ASC 740 provides that a tax benefit from an uncertain tax position may be recognized when it is more likely than not that the position will be sustained upon examination, including resolutions of any related appeals or litigation processes, based on the technical merits of the position. ASC 740 also provides guidance on measurement, derecognition, classification, interest and penalties, accounting in interim periods, disclosure and transition.

The Company’s practice is to recognize interest accrued related to unrecognized tax benefits in interest expense and penalties in operating expense. At January 1, 2012 and January 2, 2011, the Company had no accrued interest or penalties.

 

Concentration of Risk

The Company maintains its cash and cash equivalents accounts in financial institutions. Accounts at these institutions are insured by the Federal Deposit Insurance Corporation (“FDIC”) up to $250,000. The Company performs ongoing evaluations of these institutions to limit its concentration risk exposure.

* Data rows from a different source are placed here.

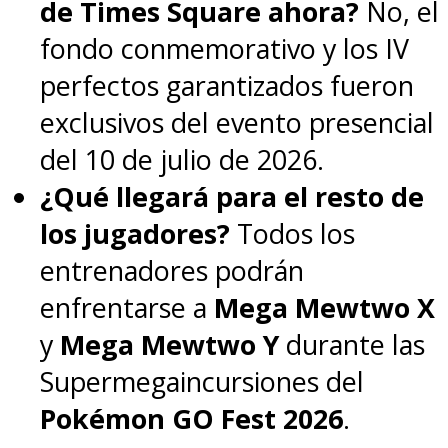
de Times Square ahora?
No, el
fondo conmemorativo y los IV
perfectos garantizados fueron
exclusivos del evento presencial
del 10 de julio de 2026.
¿Qué llegará para el resto de
los jugadores?
Todos los
entrenadores podrán
enfrentarse a
Mega Mewtwo X
y
Mega Mewtwo Y
durante las
Supermegaincursiones del
Pokémon GO Fest 2026
.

The Company operates traditional sporting goods retail stores located principally in the western United States. Because of this, the Company is subject to regional risks, such as the economy, including downturns in the housing market, state financial conditions, unemployment and gas prices. Other regional risks include weather conditions, power outages, earthquakes and other natural disasters specific to the states in which the Company operates.

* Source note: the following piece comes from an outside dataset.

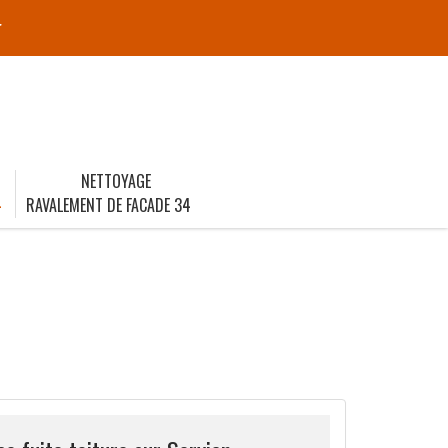
r
NETTOYAGE
4
RAVALEMENT DE FACADE 34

The Company relies on a single distribution center located in Riverside, California, which services all of its stores. Any natural disaster or other serious disruption to the distribution center due to fire, earthquake or any other cause could damage a significant portion of inventory and could materially impair the Company’s ability to adequately stock its stores.

A substantial amount of the Company’s inventory is manufactured abroad, and shipped through the Port of Los Angeles. From time to time, shipping ports experience capacity constraints, labor strikes, work stoppages or other disruptions that may delay the delivery of imported products. In addition, acts of terrorism could significantly disrupt operations at shipping ports or otherwise impact transportation of the Company’s imported merchandise. Disruptions at the Port of Los Angeles, or other shipping ports, may result in delays in the transportation of such products to the Company’s distribution center and may ultimately delay the Company’s ability to adequately stock its stores.

The Company purchases merchandise from approximately 800 suppliers, and the Company’s 20 largest suppliers accounted for 37.3% of total purchases in fiscal 2011. One vendor represented greater than 5% of total purchases, at 7.7%, in fiscal 2011. A significant portion of the Company’s purchases is manufactured abroad in countries such as China, Taiwan and South Korea. If a disruption of trade were to occur from the countries in which the suppliers of the Company’s vendors are located, the Company may be unable to obtain sufficient quantities of products to satisfy its requirements, or the cost of obtaining products may increase.

The Company could be exposed to credit risk in the event of nonperformance by any lender under its revolving credit facility. Currently, there continues to be uncertainty in the financial and capital markets. The uncertainty in the market brings additional potential risks to the Company, including higher costs of credit, potential lender defaults, and potential commercial bank failures. The Company has received no indication that any such events will negatively impact the lenders under its current revolving credit facility; however, the possibility does exist.